+++ 입력 자료

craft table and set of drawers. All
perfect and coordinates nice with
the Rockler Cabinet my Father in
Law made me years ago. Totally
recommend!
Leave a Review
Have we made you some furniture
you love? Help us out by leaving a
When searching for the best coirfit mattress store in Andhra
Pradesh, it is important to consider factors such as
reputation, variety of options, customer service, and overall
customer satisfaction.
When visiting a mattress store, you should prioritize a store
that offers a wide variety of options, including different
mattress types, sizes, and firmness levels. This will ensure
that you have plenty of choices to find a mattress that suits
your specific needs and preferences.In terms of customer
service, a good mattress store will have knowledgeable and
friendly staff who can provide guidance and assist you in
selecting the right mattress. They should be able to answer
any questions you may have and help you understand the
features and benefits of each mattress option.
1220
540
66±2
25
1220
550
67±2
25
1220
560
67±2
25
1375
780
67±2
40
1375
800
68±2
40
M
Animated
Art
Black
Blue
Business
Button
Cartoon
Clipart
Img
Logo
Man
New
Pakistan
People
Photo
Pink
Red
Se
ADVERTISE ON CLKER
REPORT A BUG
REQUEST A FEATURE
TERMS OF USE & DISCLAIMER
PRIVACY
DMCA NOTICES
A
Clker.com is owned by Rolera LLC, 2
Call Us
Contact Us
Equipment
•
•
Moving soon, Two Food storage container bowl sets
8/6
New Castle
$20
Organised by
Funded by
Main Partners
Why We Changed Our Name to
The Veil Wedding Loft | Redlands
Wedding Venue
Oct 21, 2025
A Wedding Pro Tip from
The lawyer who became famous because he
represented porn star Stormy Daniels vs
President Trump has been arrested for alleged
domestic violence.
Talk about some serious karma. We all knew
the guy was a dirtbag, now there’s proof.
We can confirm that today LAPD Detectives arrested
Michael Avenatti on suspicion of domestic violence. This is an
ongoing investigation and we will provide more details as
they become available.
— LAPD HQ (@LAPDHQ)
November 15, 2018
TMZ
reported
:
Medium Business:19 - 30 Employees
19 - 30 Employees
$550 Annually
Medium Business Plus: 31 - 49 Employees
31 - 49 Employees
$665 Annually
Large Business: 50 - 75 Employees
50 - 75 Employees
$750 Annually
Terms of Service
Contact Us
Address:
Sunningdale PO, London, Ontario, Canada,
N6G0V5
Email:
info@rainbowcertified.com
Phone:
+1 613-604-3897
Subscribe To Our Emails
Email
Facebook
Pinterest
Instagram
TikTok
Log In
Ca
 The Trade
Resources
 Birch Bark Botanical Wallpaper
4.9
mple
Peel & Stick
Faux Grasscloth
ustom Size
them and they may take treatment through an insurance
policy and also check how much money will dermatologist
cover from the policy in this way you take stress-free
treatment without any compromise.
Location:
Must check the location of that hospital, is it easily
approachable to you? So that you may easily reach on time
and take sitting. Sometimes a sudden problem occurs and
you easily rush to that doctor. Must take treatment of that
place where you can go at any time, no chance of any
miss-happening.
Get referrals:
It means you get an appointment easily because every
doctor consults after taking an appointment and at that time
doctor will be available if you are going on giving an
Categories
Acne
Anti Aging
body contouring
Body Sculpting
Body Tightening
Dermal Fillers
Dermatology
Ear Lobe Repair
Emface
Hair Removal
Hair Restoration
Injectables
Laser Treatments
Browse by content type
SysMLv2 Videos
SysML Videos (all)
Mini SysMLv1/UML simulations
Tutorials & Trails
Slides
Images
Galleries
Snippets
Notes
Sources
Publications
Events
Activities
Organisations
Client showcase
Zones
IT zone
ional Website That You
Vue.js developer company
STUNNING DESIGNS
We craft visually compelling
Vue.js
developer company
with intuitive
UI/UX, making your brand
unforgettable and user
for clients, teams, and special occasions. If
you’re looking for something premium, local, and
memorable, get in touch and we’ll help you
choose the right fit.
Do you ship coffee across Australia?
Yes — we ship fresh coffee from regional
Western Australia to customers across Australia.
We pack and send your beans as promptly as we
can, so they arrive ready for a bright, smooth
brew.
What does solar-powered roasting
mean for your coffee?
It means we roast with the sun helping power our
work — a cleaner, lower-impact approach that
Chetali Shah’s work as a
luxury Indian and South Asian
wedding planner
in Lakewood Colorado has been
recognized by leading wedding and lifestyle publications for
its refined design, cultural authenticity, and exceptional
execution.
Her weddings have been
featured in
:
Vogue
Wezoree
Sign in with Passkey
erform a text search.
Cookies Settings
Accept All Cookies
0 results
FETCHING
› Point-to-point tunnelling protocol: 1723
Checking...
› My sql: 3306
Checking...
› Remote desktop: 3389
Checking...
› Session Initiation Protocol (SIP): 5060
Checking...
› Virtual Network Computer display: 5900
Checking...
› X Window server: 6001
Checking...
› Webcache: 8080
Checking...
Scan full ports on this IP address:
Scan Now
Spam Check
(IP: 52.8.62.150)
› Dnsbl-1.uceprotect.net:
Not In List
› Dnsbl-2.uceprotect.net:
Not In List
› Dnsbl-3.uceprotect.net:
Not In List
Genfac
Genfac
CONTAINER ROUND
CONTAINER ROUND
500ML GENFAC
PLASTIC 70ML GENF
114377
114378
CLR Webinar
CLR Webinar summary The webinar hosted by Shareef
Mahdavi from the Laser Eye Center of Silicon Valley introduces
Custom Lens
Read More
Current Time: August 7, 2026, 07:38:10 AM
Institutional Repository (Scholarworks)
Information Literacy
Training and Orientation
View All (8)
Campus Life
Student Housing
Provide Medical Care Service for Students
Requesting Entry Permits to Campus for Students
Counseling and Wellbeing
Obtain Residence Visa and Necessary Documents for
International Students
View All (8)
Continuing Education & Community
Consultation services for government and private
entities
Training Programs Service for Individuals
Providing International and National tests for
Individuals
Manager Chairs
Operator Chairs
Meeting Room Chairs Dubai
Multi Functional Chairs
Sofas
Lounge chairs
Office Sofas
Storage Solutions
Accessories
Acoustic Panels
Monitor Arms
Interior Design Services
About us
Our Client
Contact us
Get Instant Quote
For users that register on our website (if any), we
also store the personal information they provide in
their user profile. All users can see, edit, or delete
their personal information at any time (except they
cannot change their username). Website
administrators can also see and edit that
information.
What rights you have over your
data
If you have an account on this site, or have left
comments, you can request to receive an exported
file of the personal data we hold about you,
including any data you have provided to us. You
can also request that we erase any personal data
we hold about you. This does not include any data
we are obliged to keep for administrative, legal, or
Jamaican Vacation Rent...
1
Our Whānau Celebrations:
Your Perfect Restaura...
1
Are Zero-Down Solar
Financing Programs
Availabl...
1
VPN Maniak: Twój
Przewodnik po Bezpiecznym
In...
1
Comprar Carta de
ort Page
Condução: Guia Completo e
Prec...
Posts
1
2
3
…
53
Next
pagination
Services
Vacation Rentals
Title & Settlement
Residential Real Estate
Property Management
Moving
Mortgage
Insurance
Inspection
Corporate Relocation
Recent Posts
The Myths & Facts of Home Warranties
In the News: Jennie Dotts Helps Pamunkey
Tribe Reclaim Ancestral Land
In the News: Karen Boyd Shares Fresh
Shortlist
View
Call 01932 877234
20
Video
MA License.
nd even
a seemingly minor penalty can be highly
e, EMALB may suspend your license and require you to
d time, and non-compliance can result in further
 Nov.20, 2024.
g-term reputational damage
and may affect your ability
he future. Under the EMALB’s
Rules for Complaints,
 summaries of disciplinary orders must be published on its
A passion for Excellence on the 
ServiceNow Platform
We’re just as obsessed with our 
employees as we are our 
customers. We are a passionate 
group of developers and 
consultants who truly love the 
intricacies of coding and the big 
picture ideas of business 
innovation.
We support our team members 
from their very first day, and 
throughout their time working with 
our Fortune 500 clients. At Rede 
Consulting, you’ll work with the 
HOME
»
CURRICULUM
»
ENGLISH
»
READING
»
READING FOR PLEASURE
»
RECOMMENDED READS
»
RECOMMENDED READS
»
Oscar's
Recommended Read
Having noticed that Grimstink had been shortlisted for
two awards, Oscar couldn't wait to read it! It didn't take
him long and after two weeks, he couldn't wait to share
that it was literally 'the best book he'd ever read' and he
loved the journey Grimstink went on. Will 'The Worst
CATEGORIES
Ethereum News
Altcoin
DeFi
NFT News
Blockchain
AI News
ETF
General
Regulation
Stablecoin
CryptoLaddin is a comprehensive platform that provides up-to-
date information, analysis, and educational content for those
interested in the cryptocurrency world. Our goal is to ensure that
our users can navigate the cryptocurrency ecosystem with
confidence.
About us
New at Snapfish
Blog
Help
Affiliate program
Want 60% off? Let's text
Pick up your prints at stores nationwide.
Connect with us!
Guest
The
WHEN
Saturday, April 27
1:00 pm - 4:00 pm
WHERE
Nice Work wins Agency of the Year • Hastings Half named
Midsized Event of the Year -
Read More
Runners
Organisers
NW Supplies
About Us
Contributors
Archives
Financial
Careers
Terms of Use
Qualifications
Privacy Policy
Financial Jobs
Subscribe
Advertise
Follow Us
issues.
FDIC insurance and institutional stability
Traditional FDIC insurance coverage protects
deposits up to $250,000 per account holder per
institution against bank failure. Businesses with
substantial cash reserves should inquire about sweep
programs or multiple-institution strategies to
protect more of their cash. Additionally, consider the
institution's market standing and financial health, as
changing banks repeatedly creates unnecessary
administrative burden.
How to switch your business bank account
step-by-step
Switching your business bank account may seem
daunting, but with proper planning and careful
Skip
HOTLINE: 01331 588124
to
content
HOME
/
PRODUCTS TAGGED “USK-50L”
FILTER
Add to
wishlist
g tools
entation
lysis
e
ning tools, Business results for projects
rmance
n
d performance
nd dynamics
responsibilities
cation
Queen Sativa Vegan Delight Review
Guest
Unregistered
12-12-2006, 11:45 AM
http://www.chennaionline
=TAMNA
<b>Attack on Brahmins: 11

++++++

[과제 목표]: 위 목록에서 문자열 "FDIC"를 포함한 줄을 모두 모아 한 줄씩 옮겨 적으시오.

[작성 답안]:
FDIC insurance and institutional stability
Traditional FDIC insurance coverage protects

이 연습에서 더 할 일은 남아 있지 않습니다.